Over the past few years, I have been getting my mental health on track. I notice when I am doing well. Others often compliment me, which helps me realize this. This allows me to see that things are going well. It is beneficial to continue to do what is right, no matter how hard it is to give into temptation. As time has progressed, I continue to see the things that help me stay motivated and be my best. It can seem like a hard thing to do but in the end it is worth it.
For far too long I have been struggling with my mental health. I eventually realized that others can see when I am not taking care of myself. I find it irritating when they ask me about my mental health care. That understanding motivates me to care for myself. It is a struggle at times. The battle is often in my mind. I have overcome those battles time and time again. It has gotten better as time has progressed. I listened to both good and bad compliments. I know now that the flawed thoughts I had long believed are not true.
I had to realize that I had many good things going for me. I learned that there was no shame in doing what I needed to take care of my mental health. It is beneficial to me and reduces the need for more care. This also allows me to have more ability to do the things that I find joy in. I had to let go of the old habits and build my way in to building better habits. Having others give me the confidence boosters I needed was often what I needed to keep going.

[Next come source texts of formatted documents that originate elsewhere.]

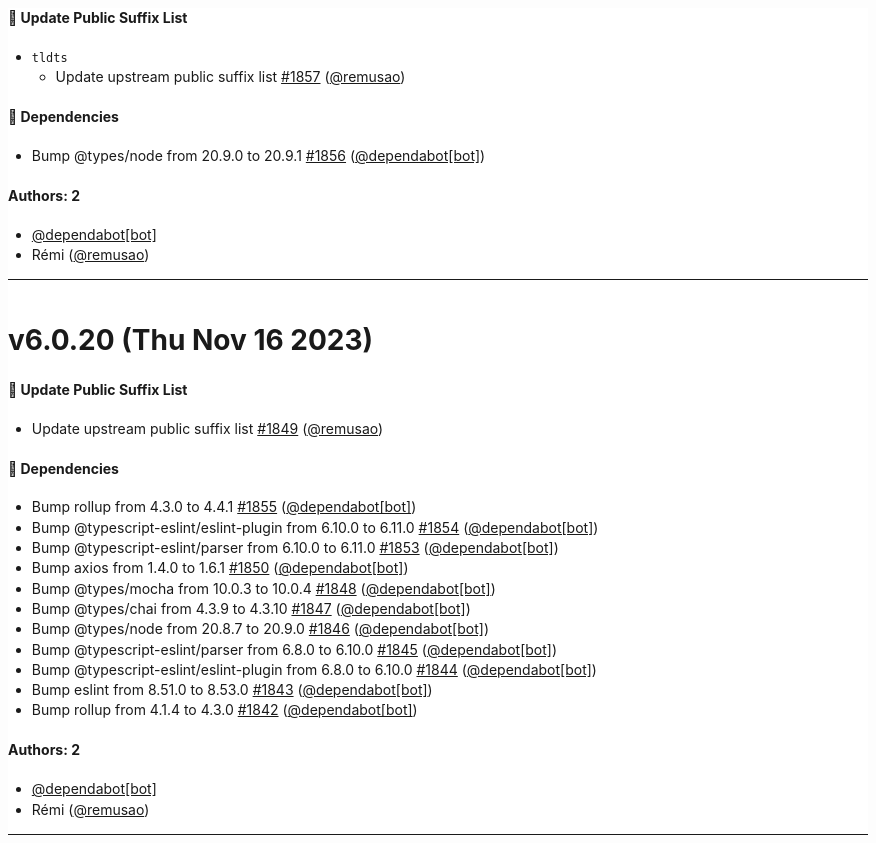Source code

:#### :scroll: Update Public Suffix List

- `tldts`
  - Update upstream public suffix list [#1857](https://github.com/remusao/tldts/pull/1857) ([@remusao](https://github.com/remusao))

#### :nut_and_bolt: Dependencies

- Bump @types/node from 20.9.0 to 20.9.1 [#1856](https://github.com/remusao/tldts/pull/1856) ([@dependabot[bot]](https://github.com/dependabot[bot]))

#### Authors: 2

- [@dependabot[bot]](https://github.com/dependabot[bot])
- Rémi ([@remusao](https://github.com/remusao))

---

# v6.0.20 (Thu Nov 16 2023)

#### :scroll: Update Public Suffix List

- Update upstream public suffix list [#1849](https://github.com/remusao/tldts/pull/1849) ([@remusao](https://github.com/remusao))

#### :nut_and_bolt: Dependencies

- Bump rollup from 4.3.0 to 4.4.1 [#1855](https://github.com/remusao/tldts/pull/1855) ([@dependabot[bot]](https://github.com/dependabot[bot]))
- Bump @typescript-eslint/eslint-plugin from 6.10.0 to 6.11.0 [#1854](https://github.com/remusao/tldts/pull/1854) ([@dependabot[bot]](https://github.com/dependabot[bot]))
- Bump @typescript-eslint/parser from 6.10.0 to 6.11.0 [#1853](https://github.com/remusao/tldts/pull/1853) ([@dependabot[bot]](https://github.com/dependabot[bot]))
- Bump axios from 1.4.0 to 1.6.1 [#1850](https://github.com/remusao/tldts/pull/1850) ([@dependabot[bot]](https://github.com/dependabot[bot]))
- Bump @types/mocha from 10.0.3 to 10.0.4 [#1848](https://github.com/remusao/tldts/pull/1848) ([@dependabot[bot]](https://github.com/dependabot[bot]))
- Bump @types/chai from 4.3.9 to 4.3.10 [#1847](https://github.com/remusao/tldts/pull/1847) ([@dependabot[bot]](https://github.com/dependabot[bot]))
- Bump @types/node from 20.8.7 to 20.9.0 [#1846](https://github.com/remusao/tldts/pull/1846) ([@dependabot[bot]](https://github.com/dependabot[bot]))
- Bump @typescript-eslint/parser from 6.8.0 to 6.10.0 [#1845](https://github.com/remusao/tldts/pull/1845) ([@dependabot[bot]](https://github.com/dependabot[bot]))
- Bump @typescript-eslint/eslint-plugin from 6.8.0 to 6.10.0 [#1844](https://github.com/remusao/tldts/pull/1844) ([@dependabot[bot]](https://github.com/dependabot[bot]))
- Bump eslint from 8.51.0 to 8.53.0 [#1843](https://github.com/remusao/tldts/pull/1843) ([@dependabot[bot]](https://github.com/dependabot[bot]))
- Bump rollup from 4.1.4 to 4.3.0 [#1842](https://github.com/remusao/tldts/pull/1842) ([@dependabot[bot]](https://github.com/dependabot[bot]))

#### Authors: 2

- [@dependabot[bot]](https://github.com/dependabot[bot])
- Rémi ([@remusao](https://github.com/remusao))

---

There can be many things that can trigger me in going back to my old ways. I know that I have to be stronger than my thoughts. I need to do what I have to do all along. When I take care of my mental health, people who care about me support me for the right reasons. They will be there when I need help. They can see things that I am at times reluctant to see. They call out my behavior when they know it’s not right and even when I hide it. But they see the good too and keep me going when the going gets tough.
It’s important to note that when the good signs come across to me that I listen to them. They are the people you can truly trust. They care because they recognize different aspects of who you are. It is essential to focus on the good parts. You should remove what does not work for you. Deep down I know what is right and wrong. I have been working through my battles. I find joy when others see the good in me. It reassures me that I am doing what is right.
For me I had to learn that others see me in ways that I never thought I would see. I knew that they saw me at my worst and my best. I had to learn to accept that I wanted to see them at my best. This is because it is what I and those around me expected me to be. In the end, it was the less painful route to travel on the mental health recovery journey.